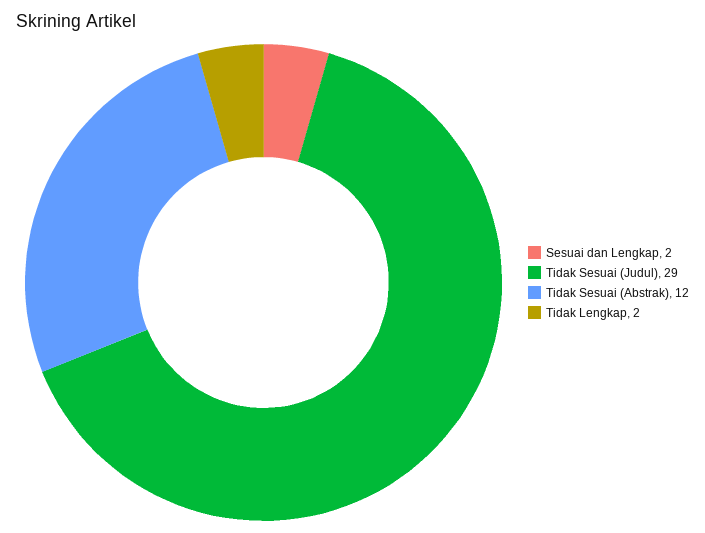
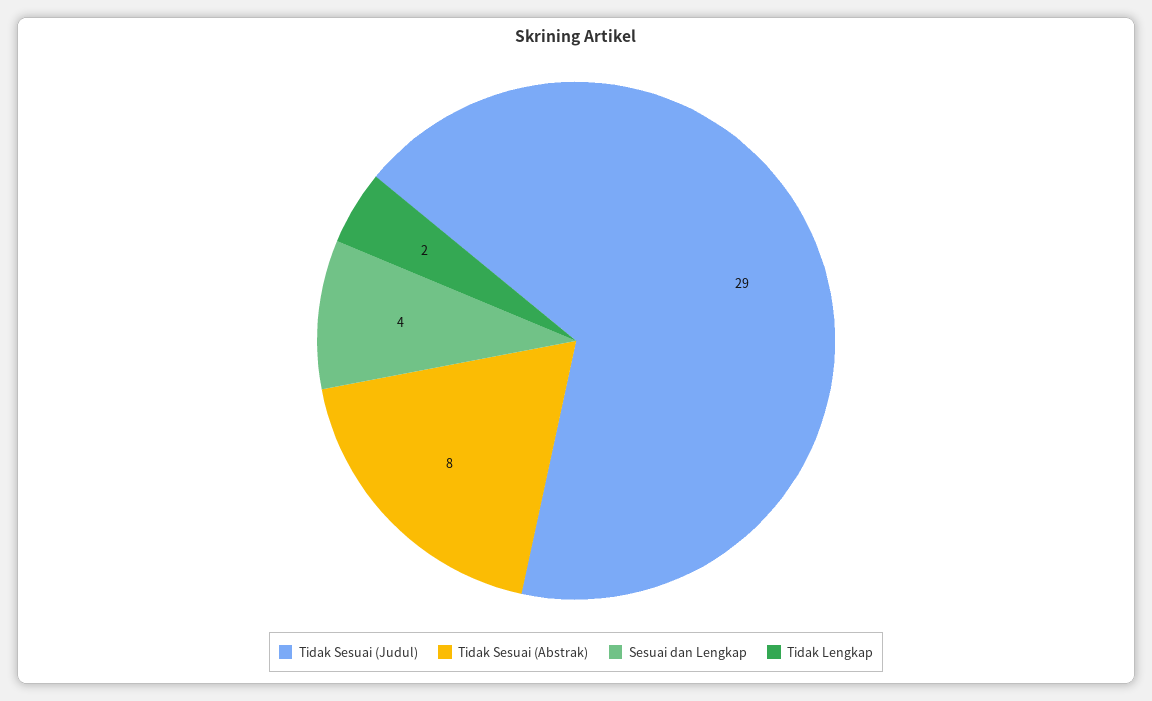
  {
-   "Sesuai dan Lengkap": 2,
+   "Sesuai dan Lengkap": 4,
    "Tidak Sesuai (Judul)": 29,
-   "Tidak Sesuai (Abstrak)": 12,
+   "Tidak Sesuai (Abstrak)": 8,
    "Tidak Lengkap": 2
  }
________________________________________
Give every line above again exactly, omitting whatever pictures appear.

  {
-   "Sesuai dan Lengkap": 2,
+   "Sesuai dan Lengkap": 4,
    "Tidak Sesuai (Judul)": 29,
-   "Tidak Sesuai (Abstrak)": 12,
+   "Tidak Sesuai (Abstrak)": 8,
    "Tidak Lengkap": 2
  }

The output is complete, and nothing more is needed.